Final answer:
To derive the limiting distribution, set up the balance equations for each state. Solve the equations to find the probabilities of each state. Use the definition of expectation to find E[S0|X(0) = 0] and E[S3|X(0) = 3].
Step-by-step explanation:
To derive the limiting distribution, let's set up the balance equations for each state. Let P_k denote the probability of being in state k. The balance equations for states 0, 1, 2, and 3 are as follows:
- P_0 * λ_0 = P_1 * μ_1
- P_1 * (λ_1 + μ_1) = P_0 * λ_0 + P_2 * μ_2
- P_2 * (λ_2 + μ_2) = P_1 * λ_1 + P_3 * μ_3
- P_3 * μ_3 = P_2 * λ_2
By substituting the values of λ and μ, we get the following equations:
- 6P_0 = 2P_1
- 8P_1 = 6P_0 + 2P_2
- 8P_2 = 6P_1 + 2P_3
- 2P_3 = 8P_2
Simplifying these equations, we get:
- 3P_0 = P_1
- 4P_1 = 3P_0 + P_2
- 4P_2 = 3P_1 + P_3
- P_3 = 4P_2
We can solve these equations by substituting the value of P_2 in terms of P_3 from the last equation into the third equation and so on. Ultimately we get P_0 = 1/16, P_1 = 3/16, P_2 = 3/8, and P_3 = 1/4. Therefore, the limiting distribution is P[X(t) = k] = {1/16, 3/16, 3/8, 1/4} for k = 0, 1, 2, 3.

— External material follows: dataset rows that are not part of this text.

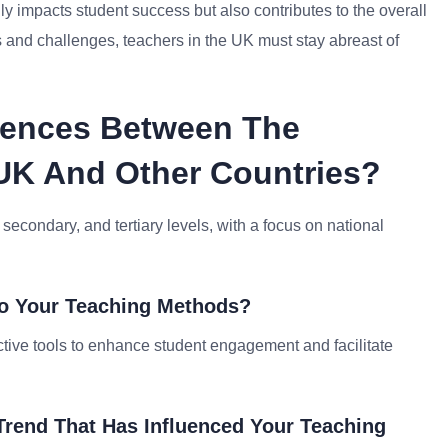
nly impacts student success but also contributes to the overall
s and challenges, teachers in the UK must stay abreast of
erences Between The
UK And Other Countries?
 secondary, and tertiary levels, with a focus on national
to Your Teaching Methods?
active tools to enhance student engagement and facilitate
Trend That Has Influenced Your Teaching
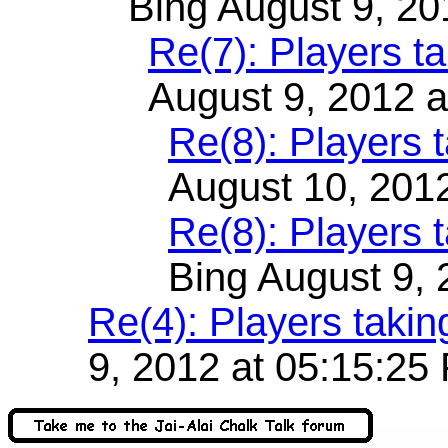
Bing August 9, 20
Re(7): Players t
August 9, 2012 
Re(8): Players 
August 10, 201
Re(8): Players 
Bing August 9,
Re(4): Players taki
9, 2012 at 05:15:25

To evaluate the expectations for departure times, we use the definition of expectation as the sum of the product of the value and its probability. For departure from state 0, E[S0|X(0) = 0] = 0 * P[X(t) = 0] + 1 * P[X(t) = 1] + 2 * P[X(t) = 2] + 3 * P[X(t) = 3]. Similarly, for departure from state 3, E[S3|X(0) = 3] = 0 * P[X(t) = 0] + 1 * P[X(t) = 1] + 2 * P[X(t) = 2] + 3 * P[X(t) = 3]. Plugging in the values of P[X(t) = k], we can calculate the values of E[S0|X(0) = 0] and E[S3|X(0) = 3].